> [Source]:
····················

To some extent, this relationship mirrored the one between Peter and me, since it seemed perfect and then broke up. Catherine broke up with Valancourt when she heard he was doing various immoral things, such as gambling and visiting a certain woman who I believe was married. An old woman chastened Catherine and told her that since she and Valancourt wanted to be together, they should be.
Catherine went through so much pain after the breakup that you would’ve thought he broke up with her, not the other way around. The ending gave me hope. I also identified with Catherine, who was called “melancholy.” However, for her “melancholy” was a compliment, not a criticism.
By the way, this book was about 600 pages long, roughly 300 pages per volume. I read it because the heroine of Northanger Abbey filled her mind with it. An old copy was in the Roanoke library.
I’m not sure if the song “Just Another Day” by Jon Secada came out in spring or summer of 1992, but I identified with it. The persona wondered how he could make it through another day without his love. And the music was lovely.
Every once in a while, all during this time, I heard the sound of a plane overhead. Since I had been born in the 70s, I had heard and loved this sound all my life. It connected me with the years of my past. (This made 9/11 even more poignant, when the planes stopped.)
***
What were Shawn and I to each other?
On the one hand, much of our relationship was a horrible mistake. Christian Girls, be careful of guys who keep trying to push you to do things you don’t want to do, physically or through persuasion, telling you it’s not sinful as long as you don’t do such-and-such–especially if they don’t even love you. My next boyfriend, Phil, did not like Shawn at all because of what he did.

····················

Dataset items
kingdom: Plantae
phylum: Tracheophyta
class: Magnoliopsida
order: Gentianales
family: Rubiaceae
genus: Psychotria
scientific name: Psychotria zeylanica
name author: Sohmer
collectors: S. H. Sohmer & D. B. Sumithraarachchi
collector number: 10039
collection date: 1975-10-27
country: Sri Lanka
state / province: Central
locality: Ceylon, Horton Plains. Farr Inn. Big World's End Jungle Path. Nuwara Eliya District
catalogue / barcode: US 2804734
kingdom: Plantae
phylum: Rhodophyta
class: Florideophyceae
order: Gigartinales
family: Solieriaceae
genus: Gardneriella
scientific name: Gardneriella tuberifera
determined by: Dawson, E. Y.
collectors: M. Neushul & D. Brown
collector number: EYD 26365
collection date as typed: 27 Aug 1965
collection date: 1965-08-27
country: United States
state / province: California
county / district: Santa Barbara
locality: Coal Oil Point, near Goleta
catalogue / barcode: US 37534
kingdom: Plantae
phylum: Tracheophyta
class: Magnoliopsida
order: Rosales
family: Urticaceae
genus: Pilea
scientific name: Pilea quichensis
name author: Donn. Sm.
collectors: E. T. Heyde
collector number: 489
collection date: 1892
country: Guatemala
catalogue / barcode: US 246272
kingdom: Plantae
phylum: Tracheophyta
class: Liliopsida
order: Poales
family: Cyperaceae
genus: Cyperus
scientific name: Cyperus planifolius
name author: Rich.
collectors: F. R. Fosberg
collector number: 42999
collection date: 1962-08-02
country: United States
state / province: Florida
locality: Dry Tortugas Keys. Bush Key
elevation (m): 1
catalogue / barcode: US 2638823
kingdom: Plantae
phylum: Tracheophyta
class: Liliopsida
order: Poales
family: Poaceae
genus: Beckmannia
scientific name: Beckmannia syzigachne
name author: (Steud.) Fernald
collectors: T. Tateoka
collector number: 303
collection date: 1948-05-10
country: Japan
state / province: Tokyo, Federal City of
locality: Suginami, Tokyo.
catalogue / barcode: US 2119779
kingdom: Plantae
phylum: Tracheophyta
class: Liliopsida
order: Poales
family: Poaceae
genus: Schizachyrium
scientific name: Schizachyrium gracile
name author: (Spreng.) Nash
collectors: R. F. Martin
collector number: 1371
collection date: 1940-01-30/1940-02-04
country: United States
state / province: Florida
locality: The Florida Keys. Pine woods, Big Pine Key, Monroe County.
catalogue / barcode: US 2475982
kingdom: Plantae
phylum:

····················

> [Exercises]:
**1.** Format the records from the line with "genus: Psychotria" through the end of the records as a JSON list of strings, one string per line, skipping any blank lines.
**2.** Pick up the personal account about breakups and relationships right after its last sentence and keep it going.
These records have no connection to the personal account above them.

> [Replies]:
**1.**
[
  "genus: Psychotria",
  "scientific name: Psychotria zeylanica",
  "name author: Sohmer",
  "collectors: S. H. Sohmer & D. B. Sumithraarachchi",
  "collector number: 10039",
  "collection date: 1975-10-27",
  "country: Sri Lanka",
  "state / province: Central",
  "locality: Ceylon, Horton Plains. Farr Inn. Big World's End Jungle Path. Nuwara Eliya District",
  "catalogue / barcode: US 2804734",
  "kingdom: Plantae",
  "phylum: Rhodophyta",
  "class: Florideophyceae",
  "order: Gigartinales",
  "family: Solieriaceae",
  "genus: Gardneriella",
  "scientific name: Gardneriella tuberifera",
  "determined by: Dawson, E. Y.",
  "collectors: M. Neushul & D. Brown",
  "collector number: EYD 26365",
  "collection date as typed: 27 Aug 1965",
  "collection date: 1965-08-27",
  "country: United States",
  "state / province: California",
  "county / district: Santa Barbara",
  "locality: Coal Oil Point, near Goleta",
  "catalogue / barcode: US 37534",
  "kingdom: Plantae",
  "phylum: Tracheophyta",
  "class: Magnoliopsida",
  "order: Rosales",
  "family: Urticaceae",
  "genus: Pilea",
  "scientific name: Pilea quichensis",
  "name author: Donn. Sm.",
  "collectors: E. T. Heyde",
  "collector number: 489",
  "collection date: 1892",
  "country: Guatemala",
  "catalogue / barcode: US 246272",
  "kingdom: Plantae",
  "phylum: Tracheophyta",
  "class: Liliopsida",
  "order: Poales",
  "family: Cyperaceae",
  "genus: Cyperus",
  "scientific name: Cyperus planifolius",
  "name author: Rich.",
  "collectors: F. R. Fosberg",
  "collector number: 42999",
  "collection date: 1962-08-02",
  "country: United States",
  "state / province: Florida",
  "locality: Dry Tortugas Keys. Bush Key",
  "elevation (m): 1",
  "catalogue / barcode: US 2638823",
  "kingdom: Plantae",
  "phylum: Tracheophyta",
  "class: Liliopsida",
  "order: Poales",
  "family: Poaceae",
  "genus: Beckmannia",
  "scientific name: Beckmannia syzigachne",
  "name author: (Steud.) Fernald",
  "collectors: T. Tateoka",
  "collector number: 303",
  "collection date: 1948-05-10",
  "country: Japan",
  "state / province: Tokyo, Federal City of",
  "locality: Suginami, Tokyo.",
  "catalogue / barcode: US 2119779",
  "kingdom: Plantae",
  "phylum: Tracheophyta",
  "class: Liliopsida",
  "order: Poales",
  "family: Poaceae",
  "genus: Schizachyrium",
  "scientific name: Schizachyrium gracile",
  "name author: (Spreng.) Nash",
  "collectors: R. F. Martin",
  "collector number: 1371",
  "collection date: 1940-01-30/1940-02-04",
  "country: United States",
  "state / province: Florida",
  "locality: The Florida Keys. Pine woods, Big Pine Key, Monroe County.",
  "catalogue / barcode: US 2475982",
  "kingdom: Plantae",
  "phylum:"
]

**2.**
On the other hand, however, it was a perfectly ordinary rebound relationship spoiled by too much talking and analyzing. We were both lonely and kept visiting each other alone, so it’s no wonder we kept making out.
The problem was, afterwards, he would go on and on for hours about how he didn’t want a relationship with me, and seemed to blame me for starting the make-out sessions–even though I never did. He seemed to use me for a couple of hours and then treat me like a cheap whore.
He kept trying to change me: my hair, my clothes (which other people complimented), how I spent my time, my lack of makeup, how I acted. I got sick of it.
We had no name for our weird, twisted relationship, having never heard of “just friends” making out. Now, I hear, it happens all the time in the younger generations. Many probably would see nothing wrong with it (except for the overanalyzing and criticisms). There is even a trend of “just friends” having sex, or “friends with benefits.”
Were we officially “boyfriend/girlfriend”? No. But if Shawn had realized how much simpler it would be, that it would not require a commitment or passionate love, “seeing each other” would be a perfectly fine description. There was never any doubt that we could see other people.
Sure, I had a huge crush on him, but at the same time I got crushes on other guys. One was a young and single teacher; one, James, I didn’t know but he seemed to know everybody I knew; and one was part of a little group I had breakfast with each morning sophomore year.
I figured the teacher was off-limits, especially after another (single) teacher lost his job over a relationship with a senior girl.
As for James, since I didn’t know him, I didn’t get much chance to say anything. We both worked in Food Service sophomore year, but not together, and just passed each other occasionally.
As for the third guy, we were always with two other girls, so the subject never came up. (I should have spoken up when he asked if any of us wanted to go see Bram Stoker’s Dracula with him.)
Once, I even met a guy at a campus play; he asked me out, and I said yes. He was Cindy’s friend, and went to a different school. Unfortunately, he got back together with his ex-girlfriend, and never called me to set up a date.
But then, maybe it was “fortunately,” since I heard he was into the same things as Peter (drinking, smoking).
I saw him occasionally, since he knew Cindy; I’m sure he remembered what happened between us, because he would always look at me when I walked by. I could tell he was still attracted to me.
But I had decided no, not again, so I didn’t talk to him much. (He seems to know all my Roanoke friends, and now we’re Facebook friends. LOL)
But back to Shawn. Shawn once said he would love to go on a date with me, but when I asked him, said no.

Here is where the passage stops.